- INPUT MATERIAL -
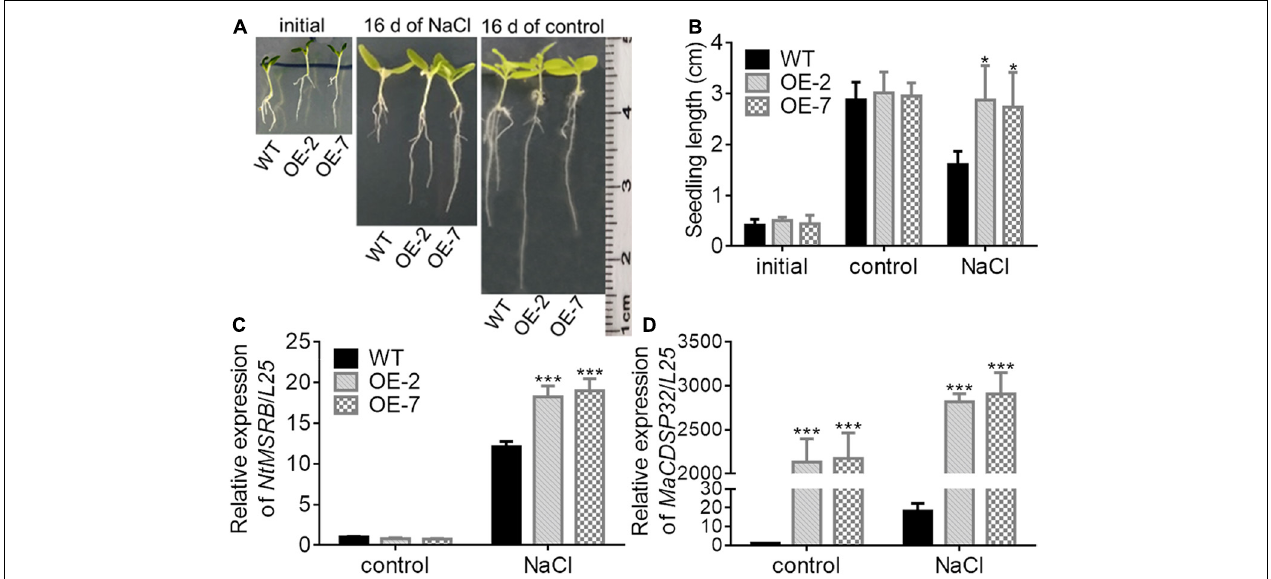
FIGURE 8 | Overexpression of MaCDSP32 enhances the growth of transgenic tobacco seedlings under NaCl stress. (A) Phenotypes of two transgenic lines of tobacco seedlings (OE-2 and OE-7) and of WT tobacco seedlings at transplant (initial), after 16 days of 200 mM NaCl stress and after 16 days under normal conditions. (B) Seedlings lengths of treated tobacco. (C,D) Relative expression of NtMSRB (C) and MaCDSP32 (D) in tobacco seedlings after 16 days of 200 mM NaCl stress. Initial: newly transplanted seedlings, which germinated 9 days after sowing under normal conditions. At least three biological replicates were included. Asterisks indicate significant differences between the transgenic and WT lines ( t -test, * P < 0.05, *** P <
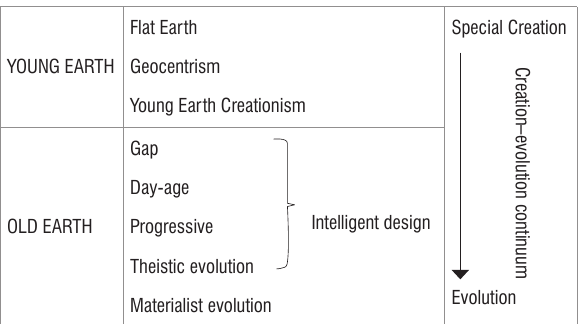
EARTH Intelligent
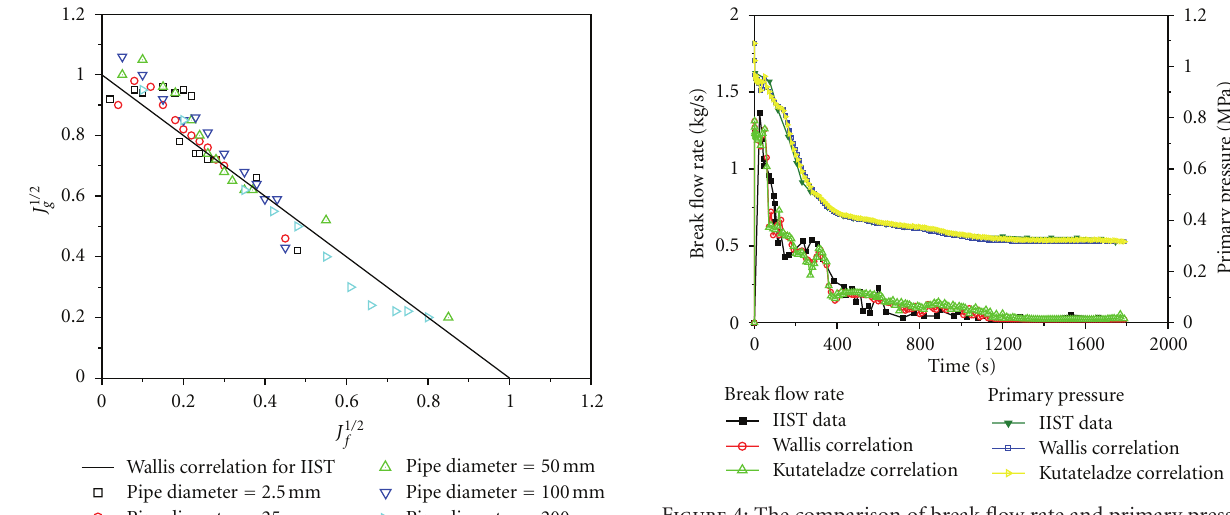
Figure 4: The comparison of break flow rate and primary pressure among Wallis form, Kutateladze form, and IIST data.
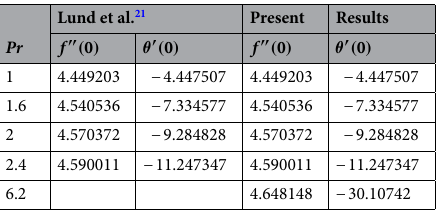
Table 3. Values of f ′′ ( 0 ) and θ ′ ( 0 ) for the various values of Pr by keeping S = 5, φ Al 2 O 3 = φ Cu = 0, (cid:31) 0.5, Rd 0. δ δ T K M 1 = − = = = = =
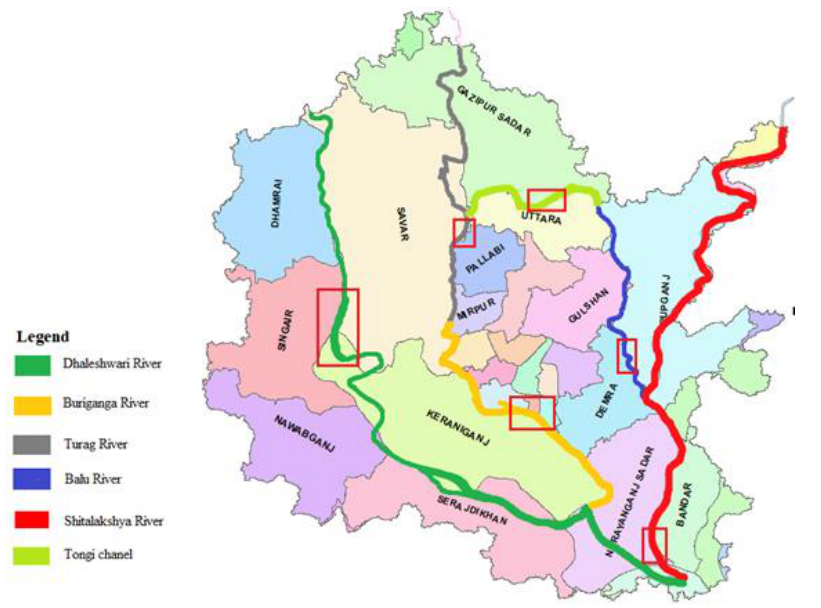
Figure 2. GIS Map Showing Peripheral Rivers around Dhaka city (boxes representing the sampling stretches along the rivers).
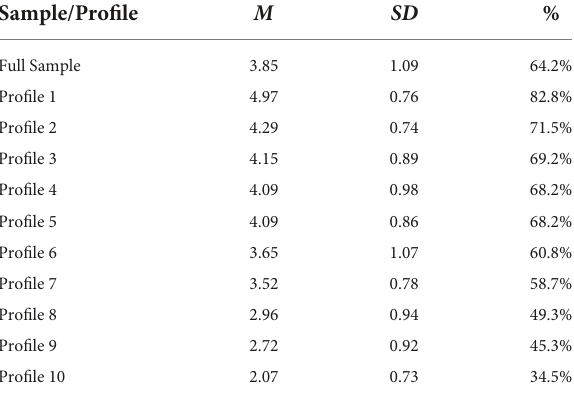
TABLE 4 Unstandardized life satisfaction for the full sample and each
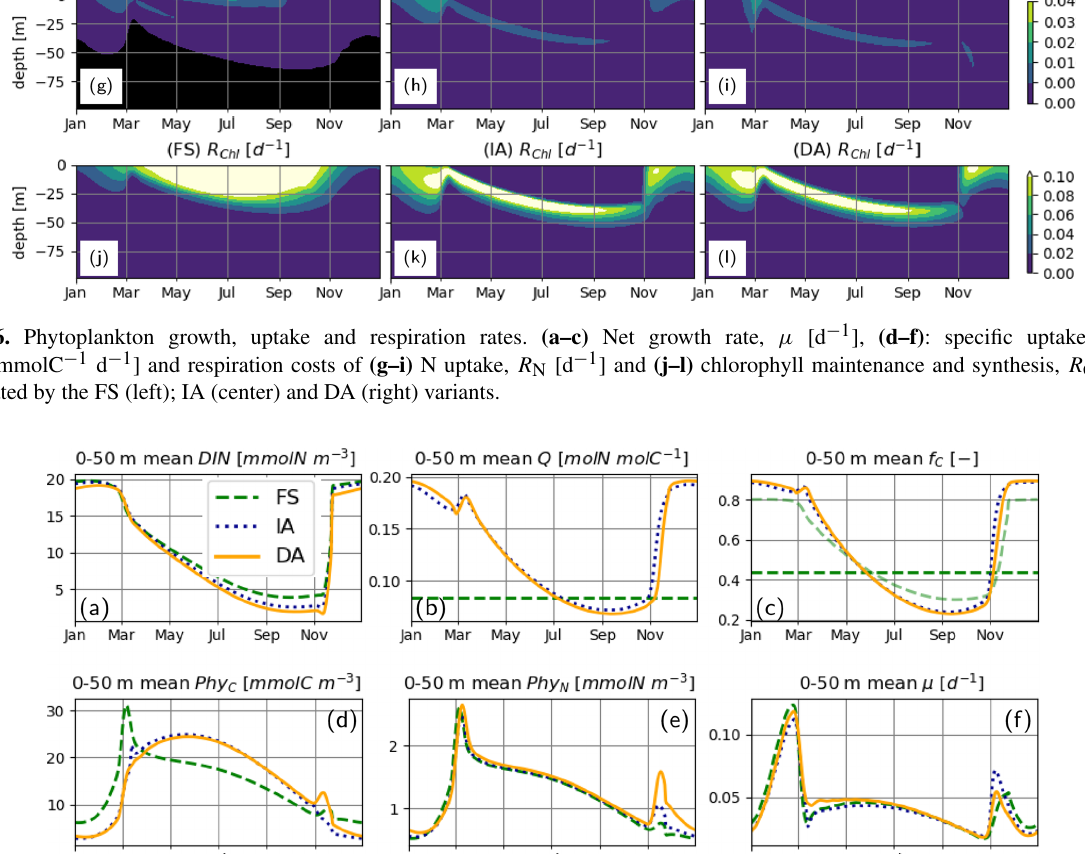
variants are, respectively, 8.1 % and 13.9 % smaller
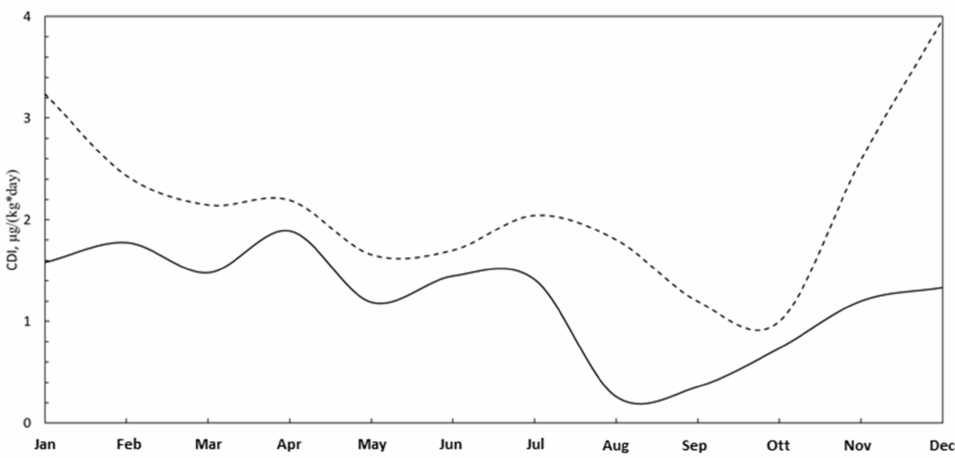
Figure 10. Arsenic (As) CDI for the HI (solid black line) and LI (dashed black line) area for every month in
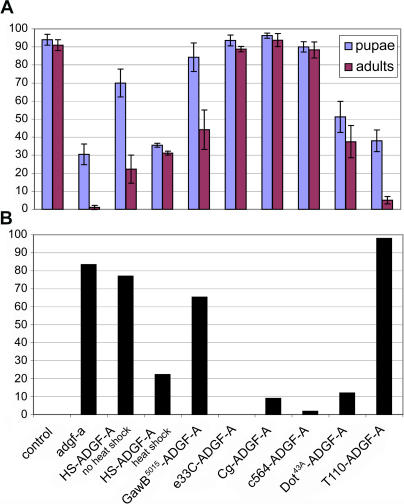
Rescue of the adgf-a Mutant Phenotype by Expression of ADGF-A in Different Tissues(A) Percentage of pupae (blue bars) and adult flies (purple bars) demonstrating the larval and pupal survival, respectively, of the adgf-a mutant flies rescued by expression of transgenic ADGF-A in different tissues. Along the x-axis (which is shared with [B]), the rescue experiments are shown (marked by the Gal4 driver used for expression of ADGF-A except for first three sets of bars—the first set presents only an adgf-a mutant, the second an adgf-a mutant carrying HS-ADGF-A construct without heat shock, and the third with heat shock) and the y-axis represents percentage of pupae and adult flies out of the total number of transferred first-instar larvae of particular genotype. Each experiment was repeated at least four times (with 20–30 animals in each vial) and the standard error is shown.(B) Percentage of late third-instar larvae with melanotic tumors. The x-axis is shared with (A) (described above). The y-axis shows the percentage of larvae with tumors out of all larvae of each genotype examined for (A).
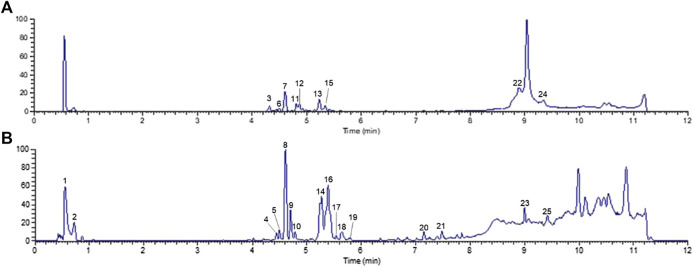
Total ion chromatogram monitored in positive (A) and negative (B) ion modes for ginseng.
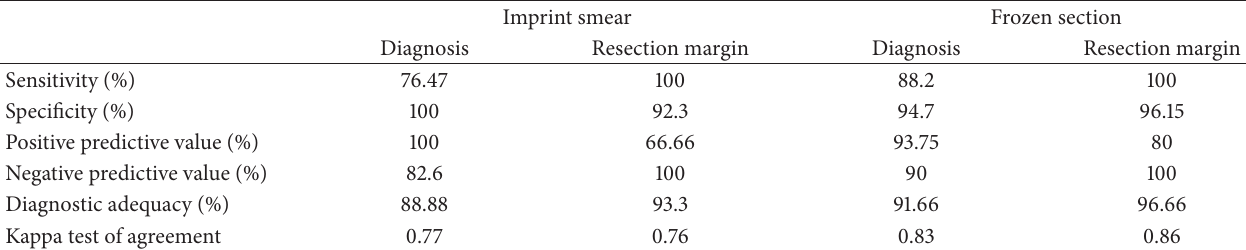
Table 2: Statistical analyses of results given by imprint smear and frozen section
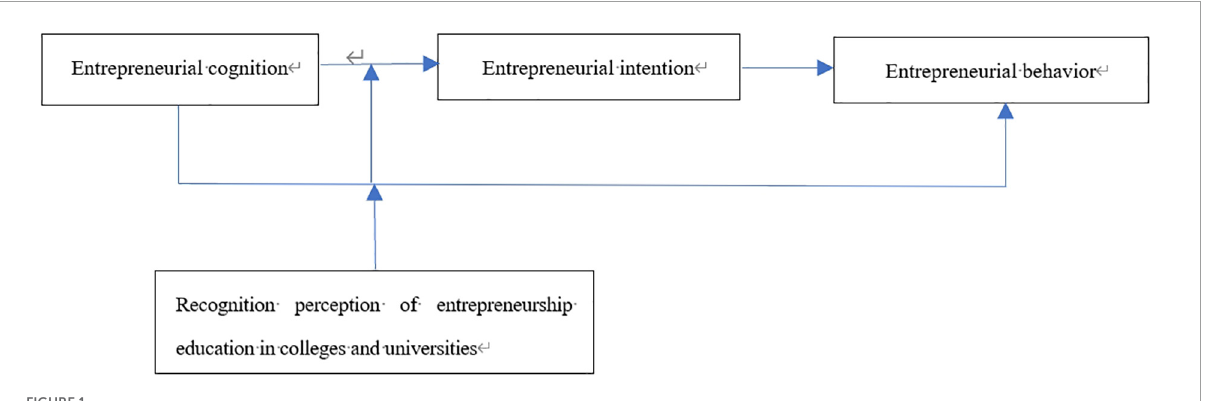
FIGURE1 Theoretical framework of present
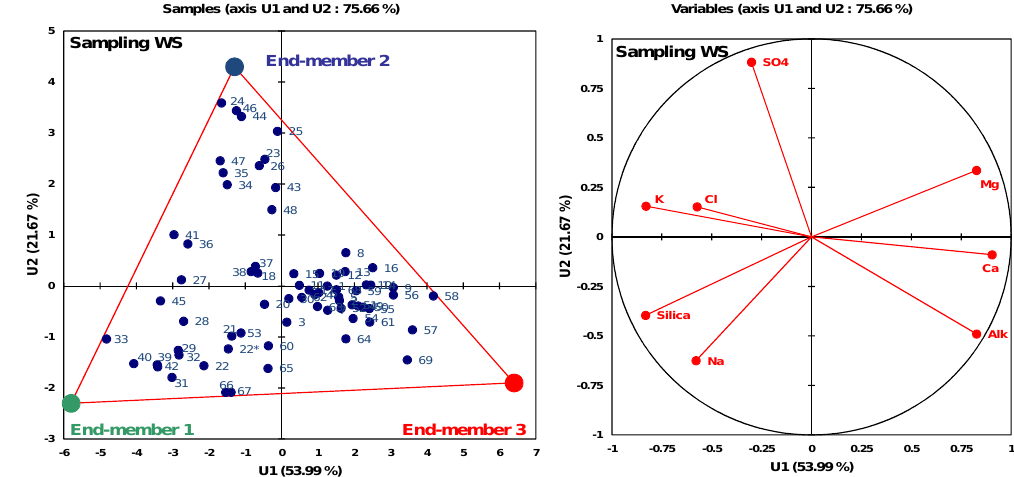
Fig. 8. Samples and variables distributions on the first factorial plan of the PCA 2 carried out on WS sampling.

- WORK REQUEST -
From the listing above, copy every line where the string "sampling" is found.

- REPLY TO THE TASK -
Figure 2. GIS Map Showing Peripheral Rivers around Dhaka city (boxes representing the sampling stretches along the rivers).
Fig. 8. Samples and variables distributions on the first factorial plan of the PCA 2 carried out on WS sampling.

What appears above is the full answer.